Future agri policy greatest threat to Scottish farmers, survey warns

Farmers and crofters have identified growing uncertainty over the Scottish government’s future agricultural policy as the greatest threat to their business.

NFU Scotland’s 2023 intentions survey has seen an unprecedented response, reflecting the challenges the industry faces across all sectors and locations this year.

On first analysis of the 555 responses – the largest response the union has ever received to a survey – almost two-thirds identified future agricultural policy as the most significant threat.

The Scottish government has been told to address those concerns by bringing forward ‘much-needed’ detail on new policy measures that farmers will have to adopt from 2026.

Volatile market prices and the unprecedented spike in input costs of fertiliser, fuel, animal feed and utilities also scored highly.

Availability of labour remains a key concern for some sectors, specifically horticulture, intensive livestock and dairy, and wider land use policy, consumer attitudes, biosecurity and livestock disease risk also scored highly in terms of risk.

NFU Scotland said the survey captured the industry’s ‘sombre mood’ as Scotland’s farmers and crofters faced an ‘incredibly challenging 2023’.

“Already, some headlines are stark but unsurprising,” warned the union’s president, Martin Kennedy.

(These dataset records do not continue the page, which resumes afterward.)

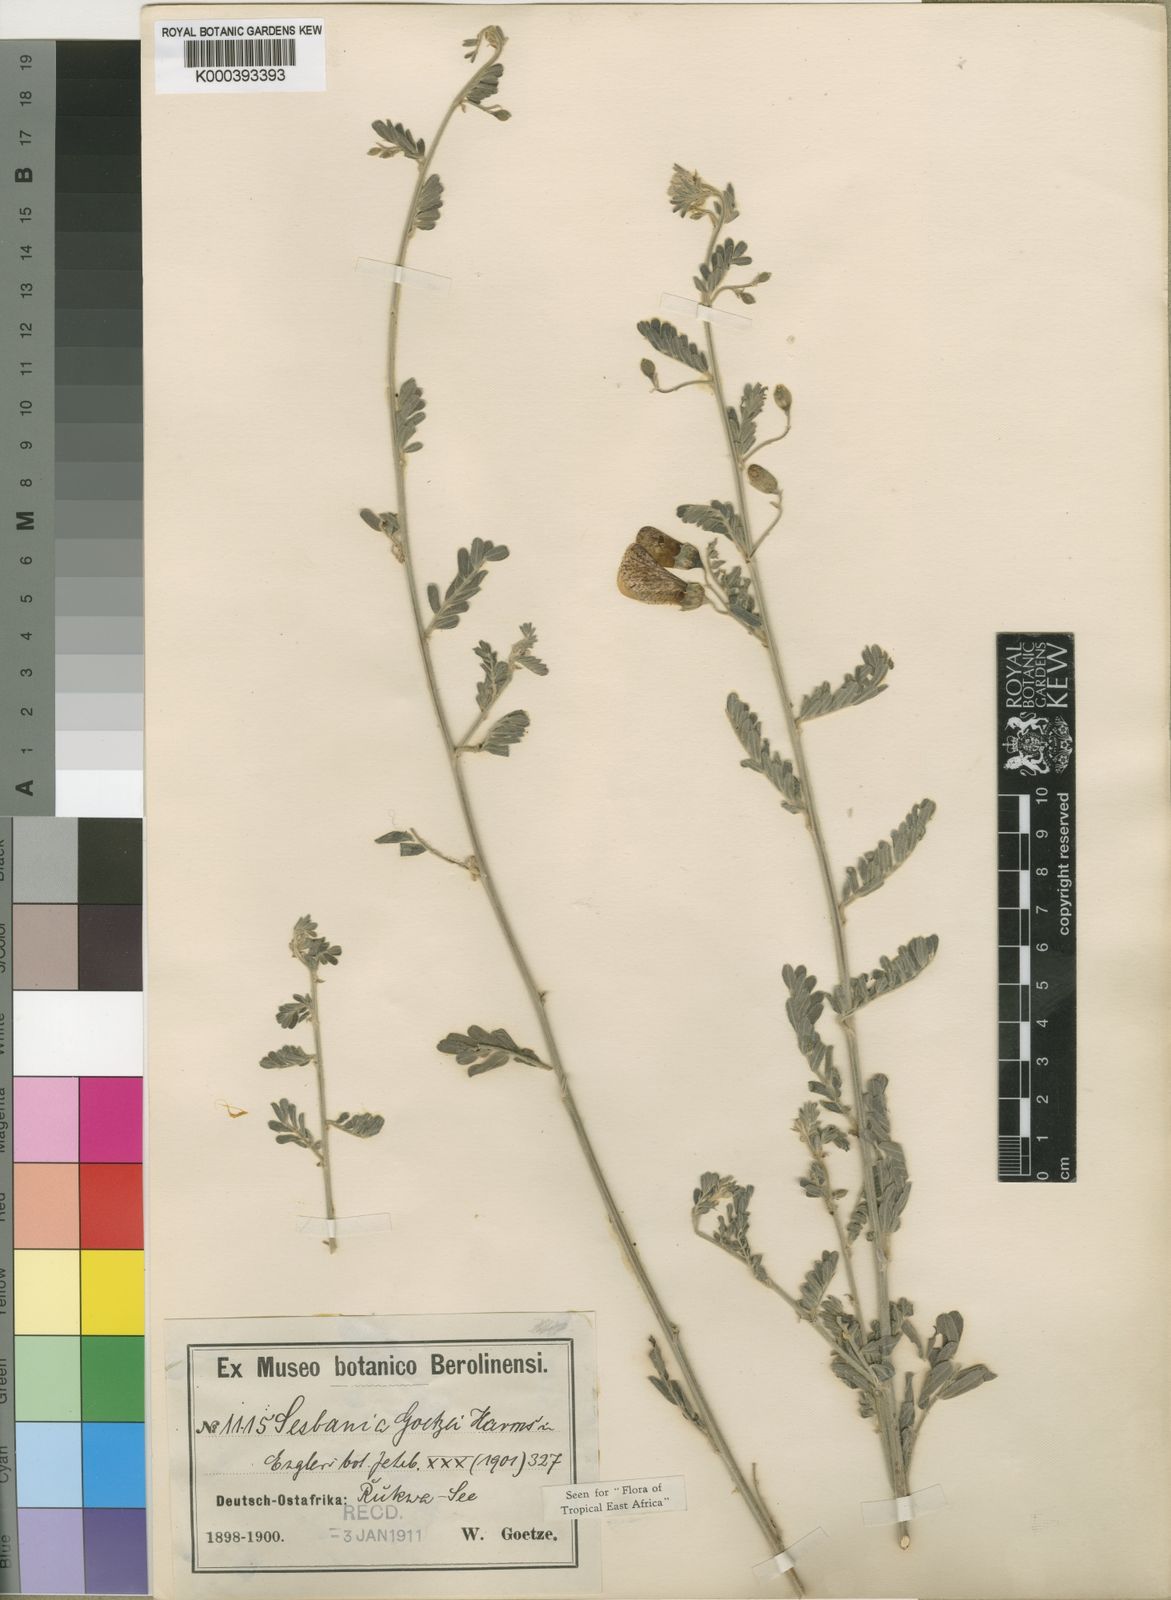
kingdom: Plantae
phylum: Tracheophyta
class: Magnoliopsida
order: Fabales
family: Fabaceae
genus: Sesbania
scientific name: Sesbania goetzei
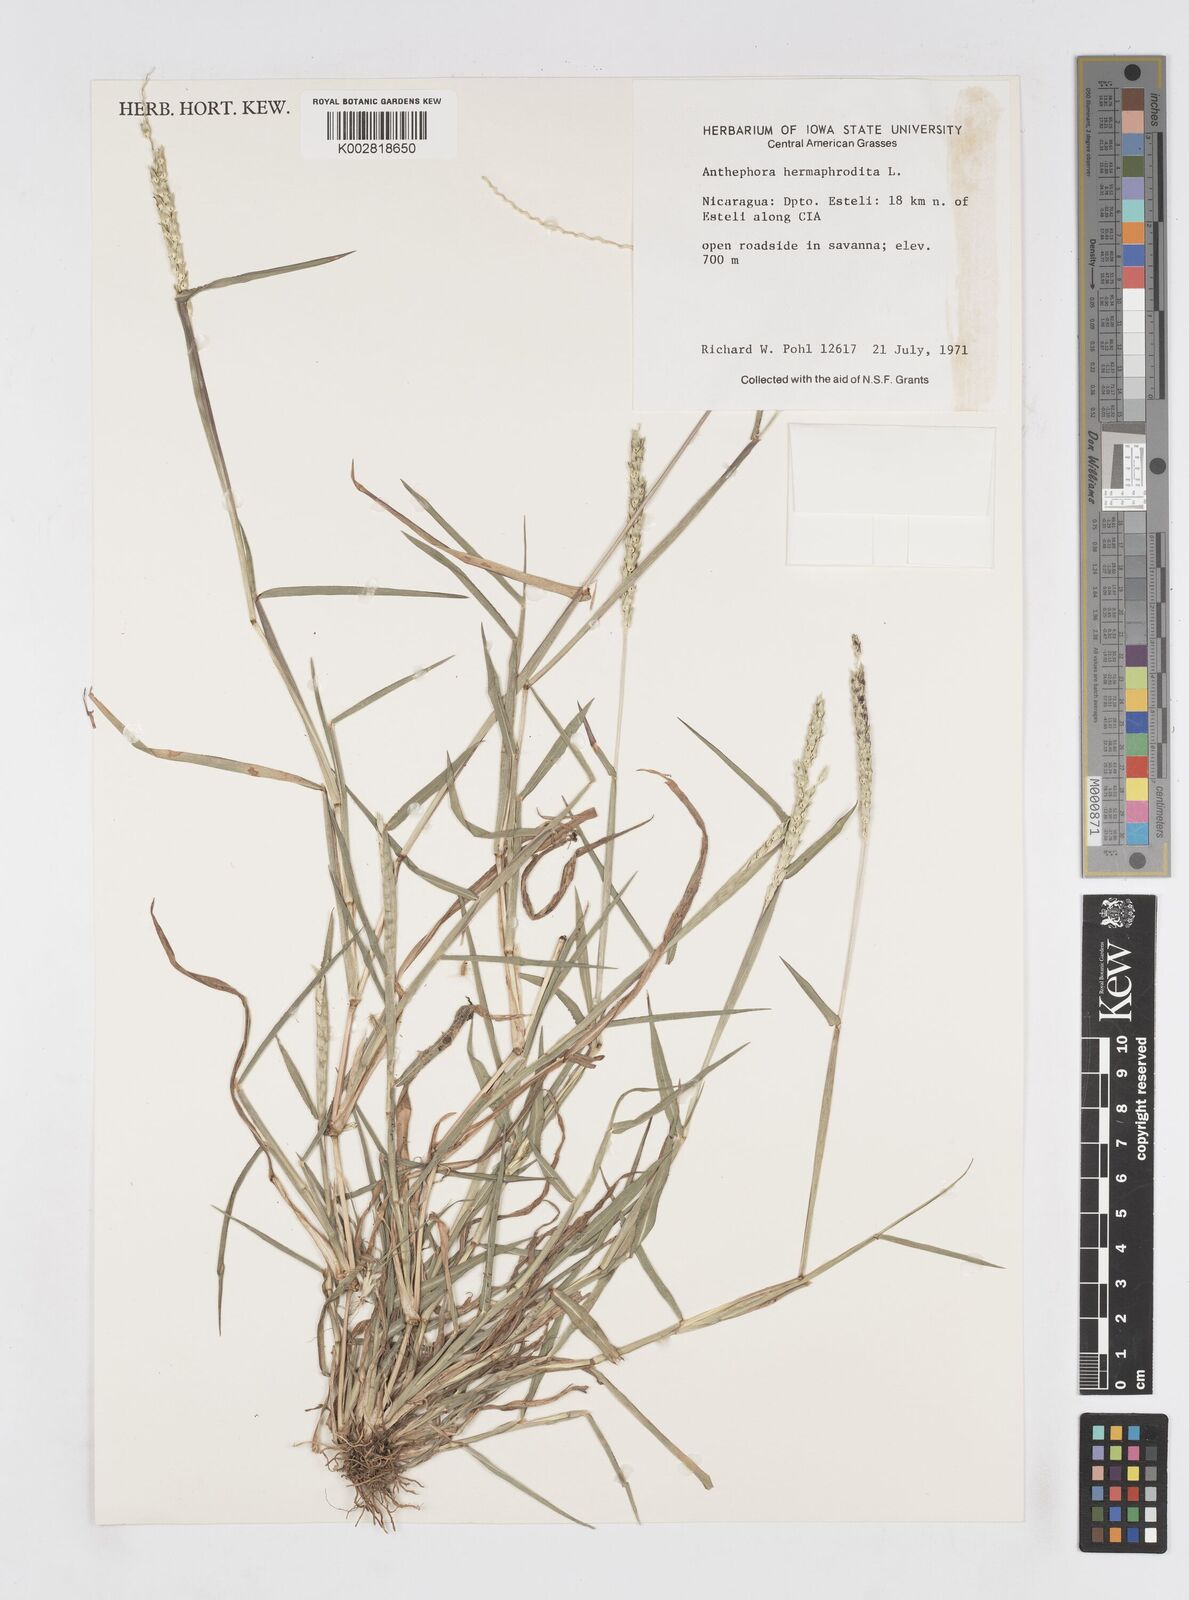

“It’s evident that the number one concern of those producing the nation’s food is the growing uncertainty around what Scotland’s future agricultural policy will look like beyond 2025.

“That increasing uncertainty is already eroding confidence – causing too many to question their futures which, ultimately, threatens Scotland’s food security, together with its environmental integrity and economic prosperity.”

NFU Scotland and other industry groups have repeatedly called for the Scottish government to put potential ‘enhanced support’ options in the public domain in the wake of its consultation on an Agriculture Bill.

“Indeed, had Scottish government listened to the industry and its own farmer-led groups, we could have introduced some of the measures last year,” Mr Kennedy said.

“Instead, politics and bureaucracy within Scottish government appear to be holding back an industry ready to make a difference.”